**Supplied information**
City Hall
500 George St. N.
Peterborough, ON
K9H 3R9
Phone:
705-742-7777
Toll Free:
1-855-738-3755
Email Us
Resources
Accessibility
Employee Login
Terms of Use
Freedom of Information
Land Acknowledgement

**Activity**
Exactly as they appear, write out the lines from the one containing "Accessibility" through the final line of the entries above, both included.

**Result for this exercise**
Accessibility
Employee Login
Terms of Use
Freedom of Information
Land Acknowledgement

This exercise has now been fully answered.